Heartbeat’s audience is regular people who want to communicate with their friends in a private manner. It also enables everyday people to have their own independent web presence via public posts. If we want people to use Heartbeat, it must be a great experience. Heartbeat must respect the culture — norms, conventions, expectations, etc. — of the platforms that it runs on. The only way to achieve this is with a native UI. So, for every supported platform, Heartbeat will have a native UI.
In the pre-alpha, we are only supporting Mac OS X Yosemite. When Apple releases Mac OS X El Capitan, we will support that also.
This is a pragmatic decision based on resources. I’m the only developer on Heartbeat and Waystone and I currently don’t have the capacity to tackle other platforms.
For more information on this, read my reasoning behind choosing OS X as the first platform for Ind.ie. [LINK!]
I want to keep the codebase as simple and as portable as possible.
Having a Native UI is essential but we don’t need all the business logic to be in native code. Heartbeat is a hybrid app but not in the traditional sense of the term.

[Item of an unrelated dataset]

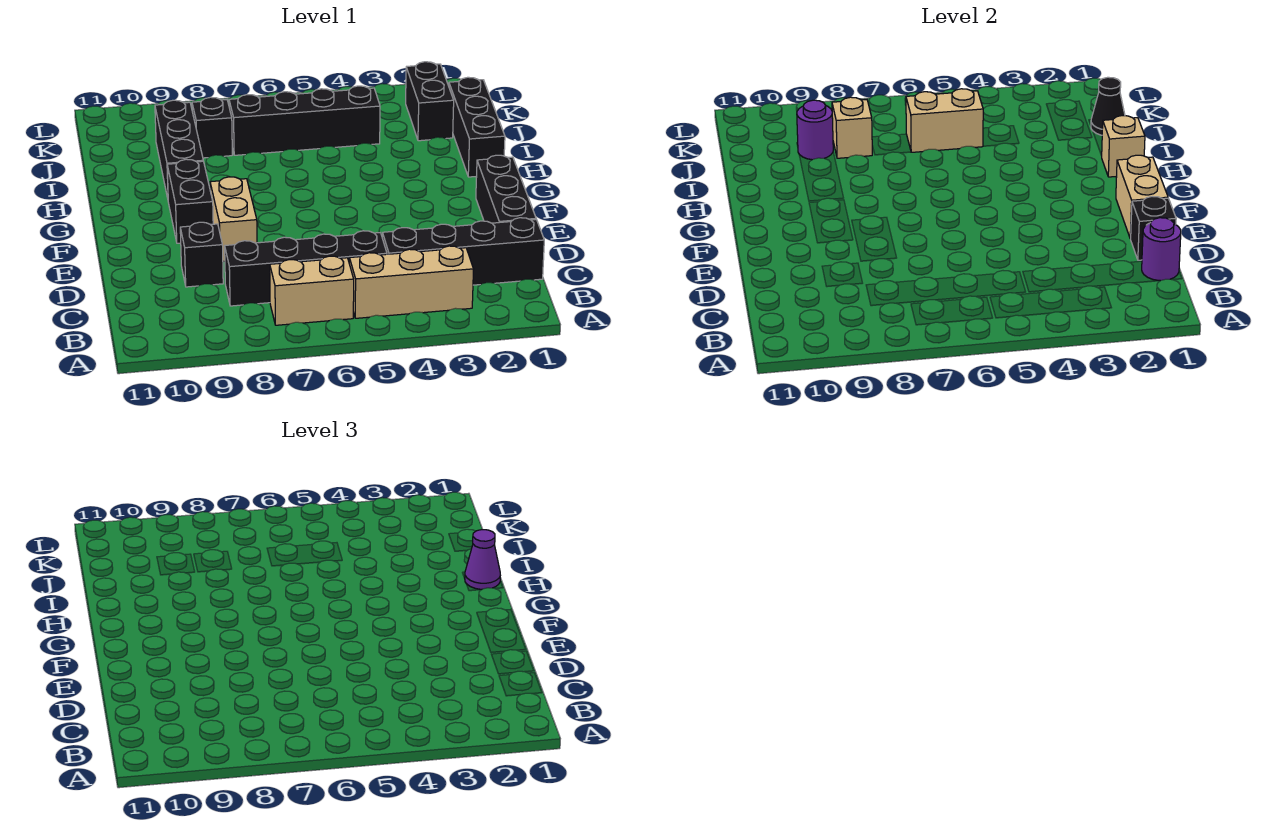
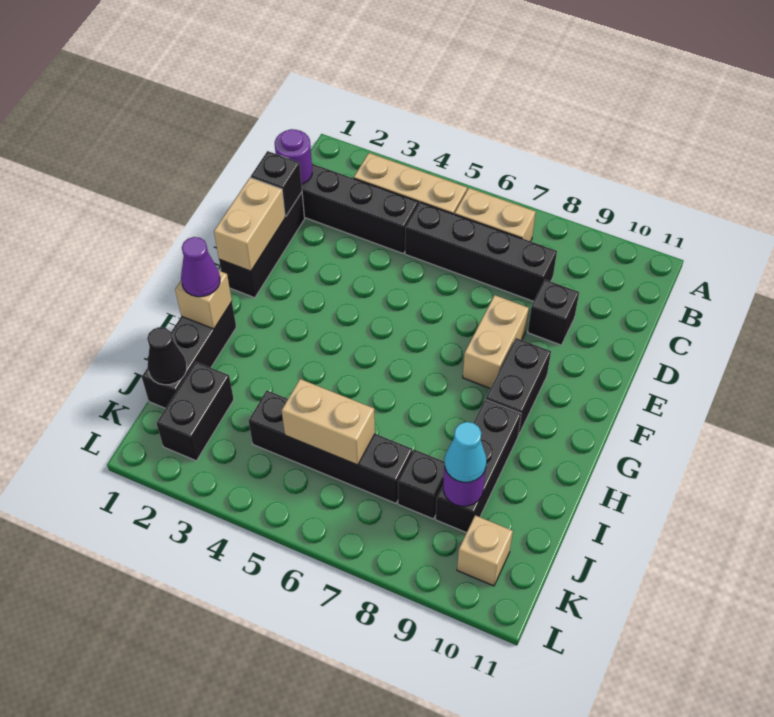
tan 1x1 brick [832,97,872,158] -> tan 1x1 brick moved to [457,515,513,586]
none -> cyan 1x1 cone [445,422,487,482]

Hybrid is usually used to refer to web apps wrapped in native shells. This can never be a good experience as it does not respect the culture of the platform it runs on. I call this ‘hybrid wrong’.
Heartbeat is hybrid in that it embeds Node.js and runs a Node.js process to handle much of the business logic. The UI, however, is native.
Let’s call this hybrid right to distinguish it from hybrid wrong.
By having our business logic in Node.js we make it easier to port Heartbeat to other platforms in the future. We also lower the barrier of entry for people who want to contribute to development.
Waystone has two main components:
Waystone uses Node.js and, like Heartbeat, manages a Pulse Go process.
Pulse’s restarts are huge problem for Waystone. My long-term goal is to remove Waystone altogether from the design of the system. This is both to make Heartbeat scalable and completely decentralised.
Pulse is a fork of Syncthing. It is an efficient service for synchronising files between peers.
In the pre-alpha, the Node.js process in Heartbeat and Waystone launch and manage the Pulse process.
One of the limitations of the pre-alpha is that Pulse requires restarts. There is a lot of logic in the Node codebase to work around these restarts with as much grace as possible. Our plan is to move from the Go version of Pulse to the Swift version of Syncthing that Mark and Stefan are working on. This will remove much of the complexity from the Node side of things. Once this transition is complete, Pulse will refer only to the Swift version of Syncthing.
Once the Swift version is ready, we’re going to drop Pulse Go. If you want peer-to-peer file synchronisation
outside of Heartbeat, I highly recommend using Syncthing instead.